Constitutive overexpression of cyclin D1 in human breast epithelial cells does not prevent G1 arrest induced by deprivation of epidermal growth factor.

Non-transformed human breast epithelial cell line MCF10A is dependent on exogenous epidermal growth factor (EGF) for continued growth. Complete G1 arrest was rapidly induced following EGF deprivation. The cell cycle arrest was accompanied by increased levels of p27KIP1, a cyclin-dependent kinase inhibitor, and reduced level of cyclin D1. This was associated with strong inhibition of cyclin-dependent kinase 2 and cyclin D1-associated kinase activities.
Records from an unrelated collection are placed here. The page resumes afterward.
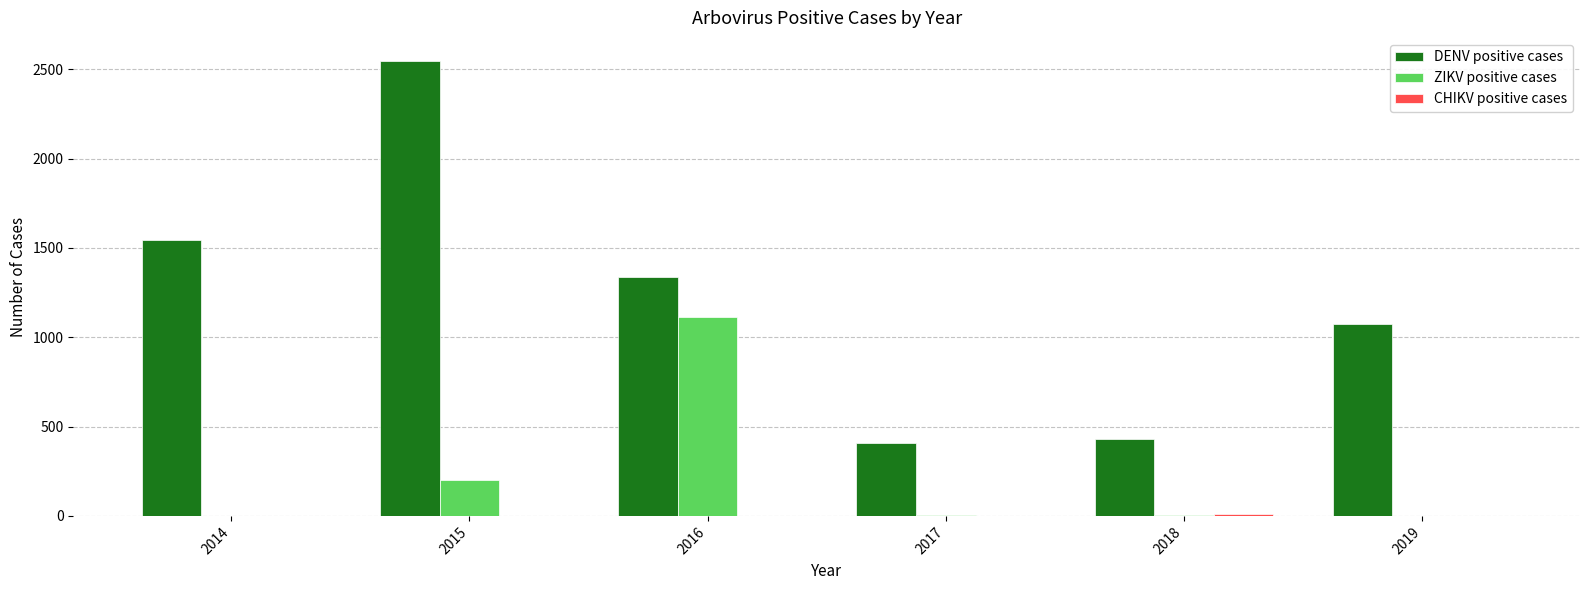

The value of ZIKV positive cases at 2016 is 1115. True or false?

True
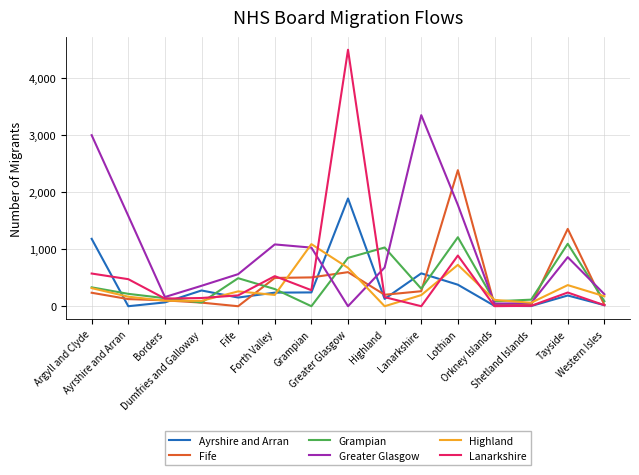

Which series has the largest total across all categories?

Greater Glasgow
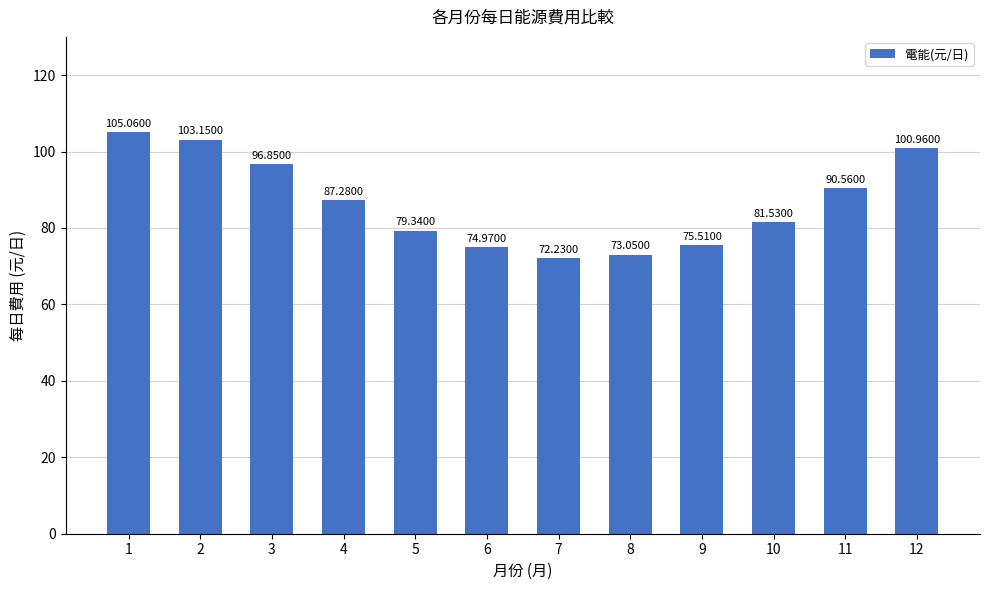

How many values are below 87?

6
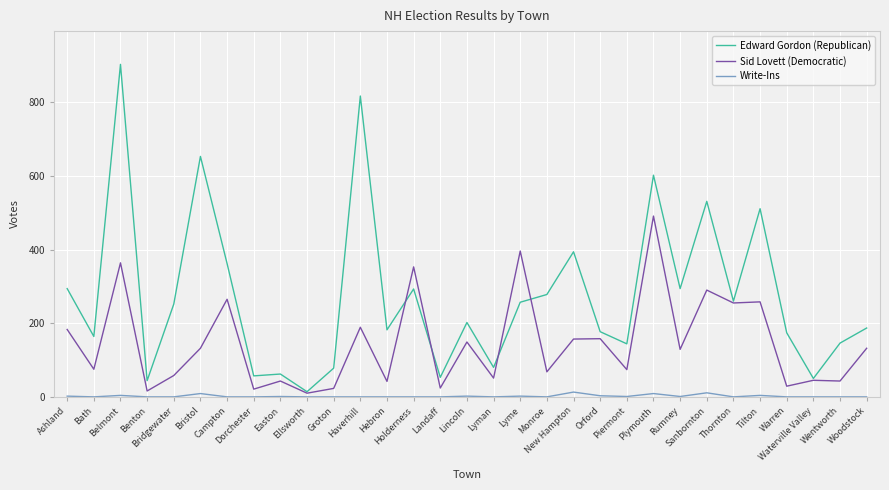

Is this an area chart (filled region under the line)?

No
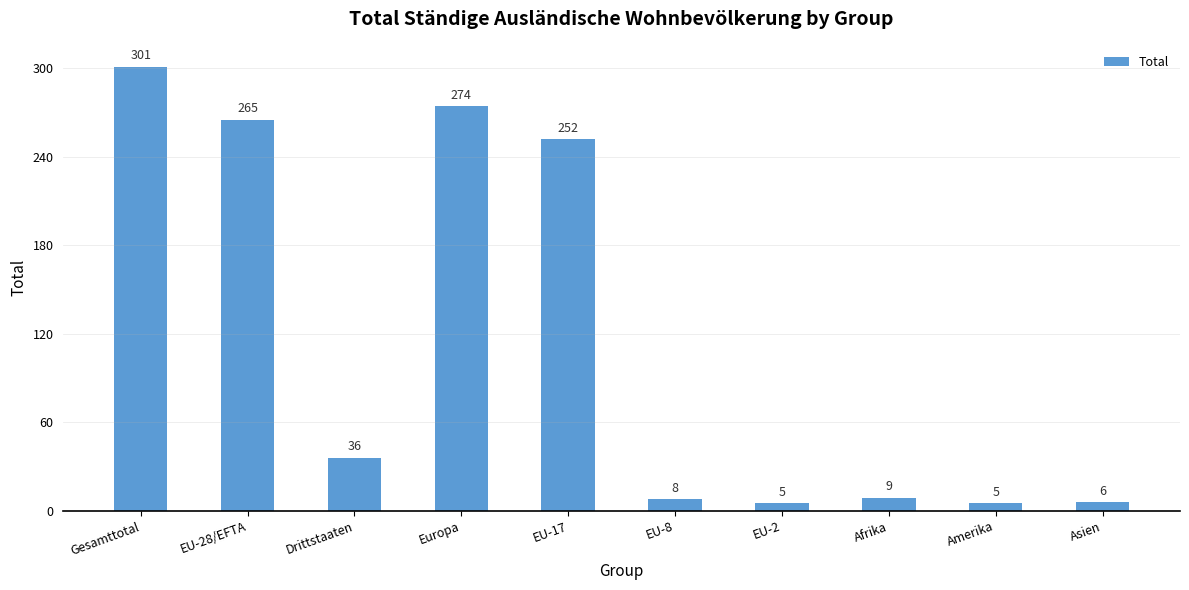

How many data points are less than 36?

5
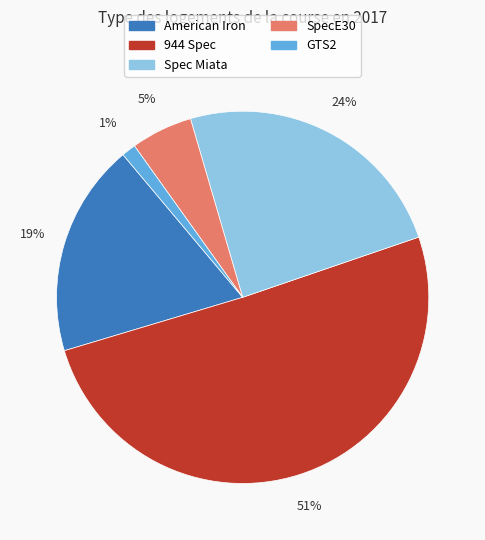

Is there any slice that represents more than half of the pie?

Yes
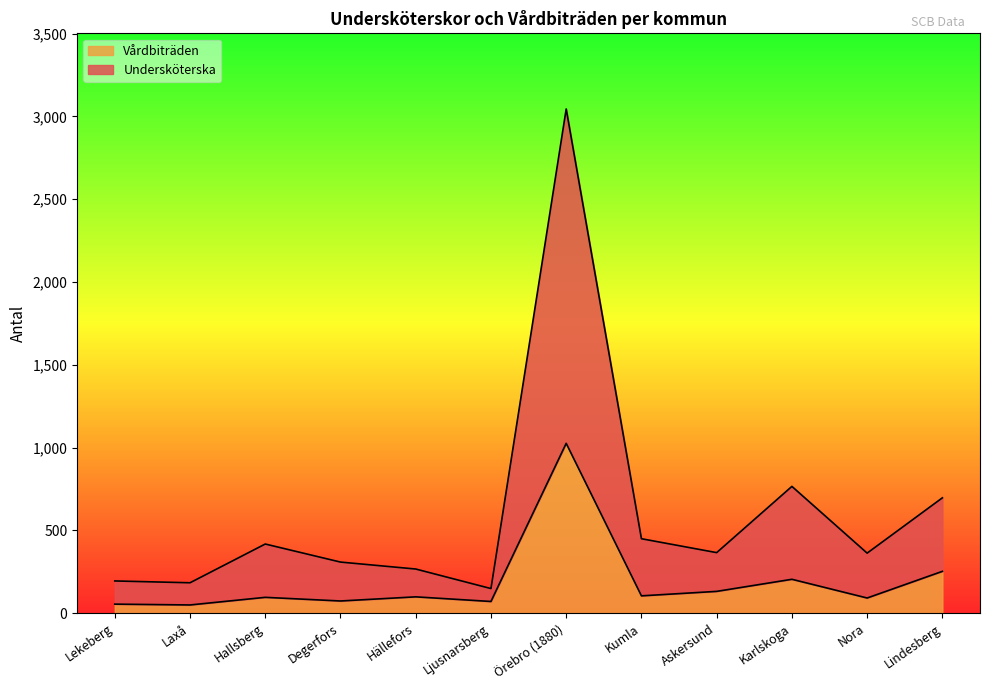

Which series changed the most between Ljusnarsberg and Askersund?

Undersköterska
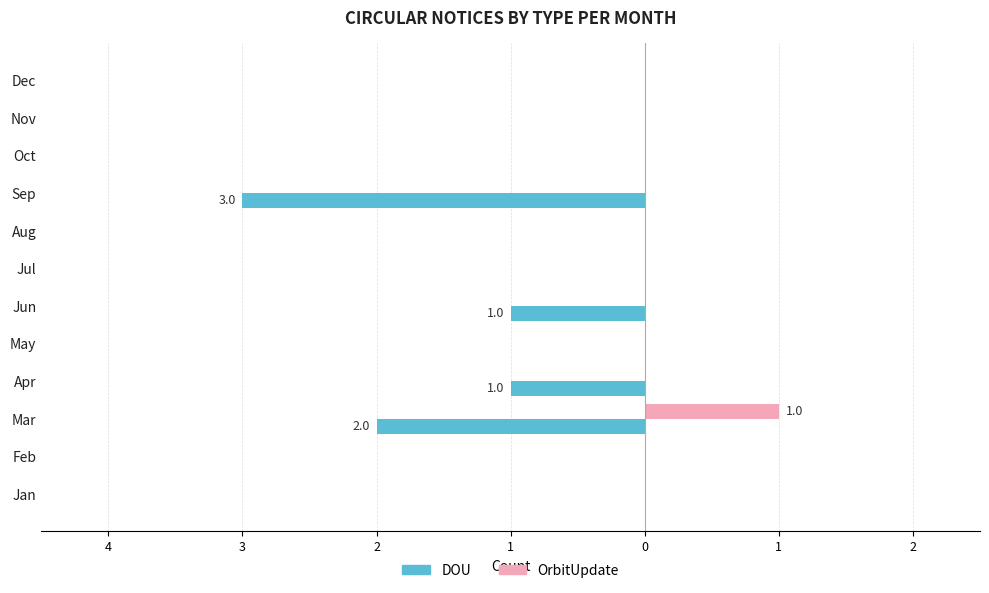

Which series has the largest range (max minus min)?

DOU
Introduction of exogenous cyclin D1 into MCF10A (MCF10AD1) cells resulted in an accelerated cell growth rate but did not confer colony-forming capacity. Cell cycle arrest was still achieved in MCF10AD1 cells following EGF deprivation. In the great majority of MCF10AD1 clones, accumulation in G1 phase was accompanied by reduced cyclin D1 and increased p27KIP1 protein levels. In two clones where cyclin D remained unchanged during G1 arrest, it was found that more cyclin D1 protein was bound to p27KIP1. The data demonstrate that ectopic expression of cyclin D1 alone could not transform MCF10A cells nor was it sufficient to prevent G1 arrest induced by EGF deprivation.